Regulation of aberrant neurofilament phosphorylation in neuronal perikarya. I. Production following colchicine application to the sciatic nerve.

Neurofilament (NF) triplet proteins are normally poorly phosphorylated in neuronal perikarya, the two high molecular weight polypeptides becoming extensively phosphorylated once the NF enters the axon. Abnormal expression of phosphorylated NF (pNF) epitopes in neuronal perikarya has been revealed using monoclonal antibodies in a variety of human and experimental conditions. In the present study, we asked whether pNF epitopes are expressed in sensory neurons in the L4 and L5 dorsal root ganglia (DRG) following blockade of fast axonal transport in a model producing few (less than 1%) degenerating fibers.
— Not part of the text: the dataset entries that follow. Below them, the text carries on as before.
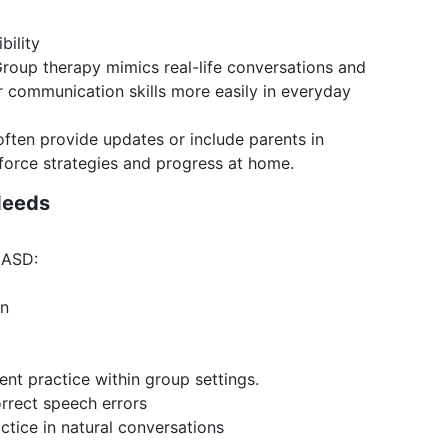
bility
roup therapy mimics real-life conversations and
ir communication skills more easily in everyday
often provide updates or include parents in
nforce strategies and progress at home.
Needs
 ASD:
on
nt practice within group settings.
orrect speech errors
ctice in natural conversations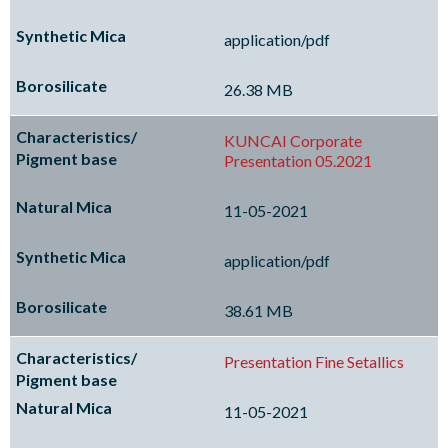
application/pdf
26.38 MB
KUNCAI Corporate
Presentation 05.2021
11-05-2021
application/pdf
38.61 MB
Presentation Fine Setallics
11-05-2021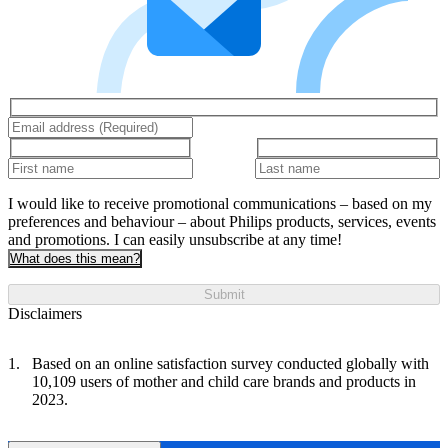
I would like to receive promotional communications – based on my
preferences and behaviour – about Philips products, services, events
and promotions. I can easily unsubscribe at any time!
What does this mean?
Submit
Disclaimers
Based on an online satisfaction survey conducted globally with
10,109 users of mother and child care brands and products in
2023.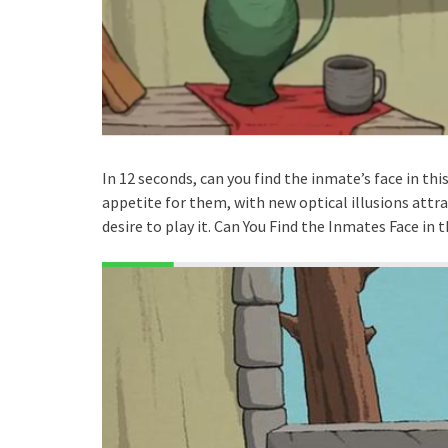
In 12 seconds, can you find the inmate’s face in th
appetite for them, with new optical illusions attra
desire to play it. Can You Find the Inmates Face in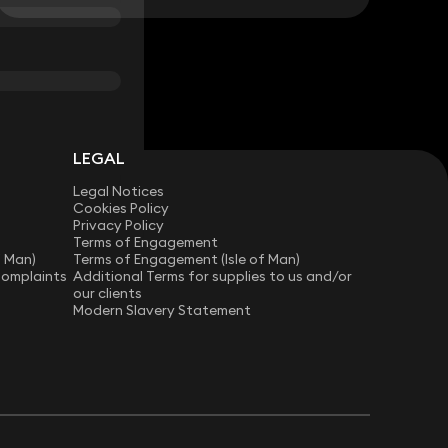
LEGAL
Legal Notices
Cookies Policy
Privacy Policy
Terms of Engagement
f Man)
Terms of Engagement (Isle of Man)
Complaints
Additional Terms for supplies to us and/or
our clients
Modern Slavery Statement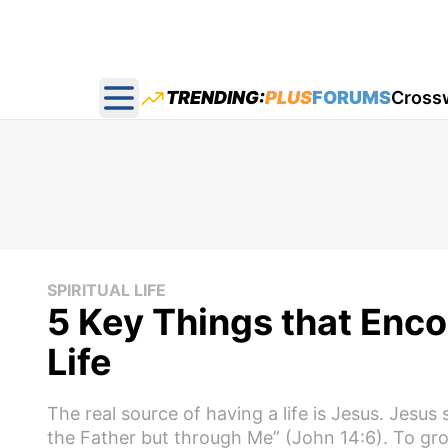
TRENDING:
PLUS
FORUMS
Cross
Open main menu
SPIRITUAL LIFE
5 Key Things that Enco
Life
The real source of having a life is Jesus. Jesus
the Father but through Me” (John 14:6). To grow, l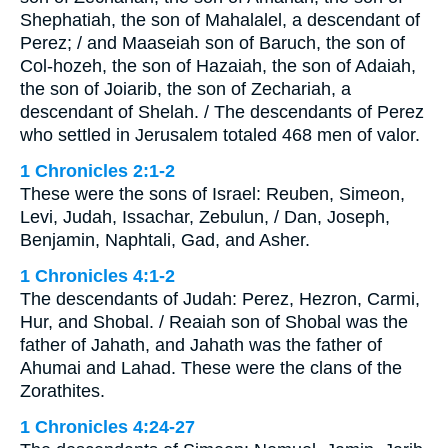
Shephatiah, the son of Mahalalel, a descendant of
Perez; / and Maaseiah son of Baruch, the son of
Col-hozeh, the son of Hazaiah, the son of Adaiah,
the son of Joiarib, the son of Zechariah, a
descendant of Shelah. / The descendants of Perez
who settled in Jerusalem totaled 468 men of valor.
1 Chronicles 2:1-2
These were the sons of Israel: Reuben, Simeon,
Levi, Judah, Issachar, Zebulun, / Dan, Joseph,
Benjamin, Naphtali, Gad, and Asher.
1 Chronicles 4:1-2
The descendants of Judah: Perez, Hezron, Carmi,
Hur, and Shobal. / Reaiah son of Shobal was the
father of Jahath, and Jahath was the father of
Ahumai and Lahad. These were the clans of the
Zorathites.
1 Chronicles 4:24-27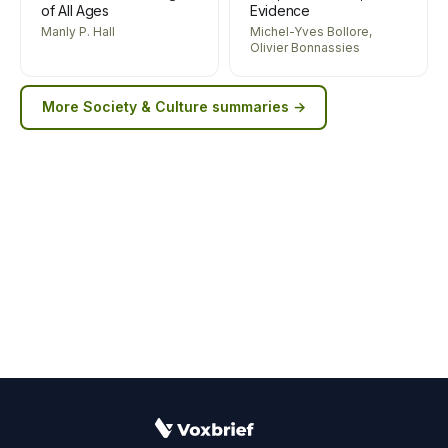
of All Ages
Evidence
Manly P. Hall
Michel-Yves Bollore,
Olivier Bonnassies
More
Society & Culture
summaries →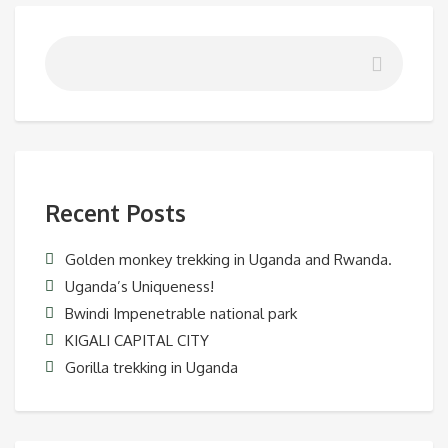
Recent Posts
Golden monkey trekking in Uganda and Rwanda.
Uganda’s Uniqueness!
Bwindi Impenetrable national park
KIGALI CAPITAL CITY
Gorilla trekking in Uganda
Colchicine (5 mM) was briefly (45 minutes) applied to the sciatic nerve at mid-thigh twice (once weekly) and the animals studied two weeks following the first colchicine application; contralateral nerves were either treated with saline or crushed. Modest to intense immunoreactivity was found with antibody 07-05 (directed against pNF epitopes on the two high molecular weight NF polypeptides) in 30.4% and 45.1% of DRG neurons from colchicine-treated and crushed nerves, respectively; only a rare cell body demonstrated immunostaining from the contralateral saline-treated nerves. Immunoreactivity was not observed with antibody 07-05 at two and five days following single colchicine application. In a separate study, colchicine or saline was applied (as above) 1-2 cm proximal to a nerve crush. Colchicine application did not influence the extent of DRG neurons expressing pNF epitopes; immunostaining with antibody 07-05 was present in 44.7% and 43.8% of DRG neurons from saline-treated and colchicine-treated crushed nerves, respectively. The results indicate that structural interruption of nerve-target contact is not necessary to induce aberrant NF phosphorylation in neuronal perikarya. It is suggested that loss of a retrogradely transported "trophic" signal(s) triggers this response.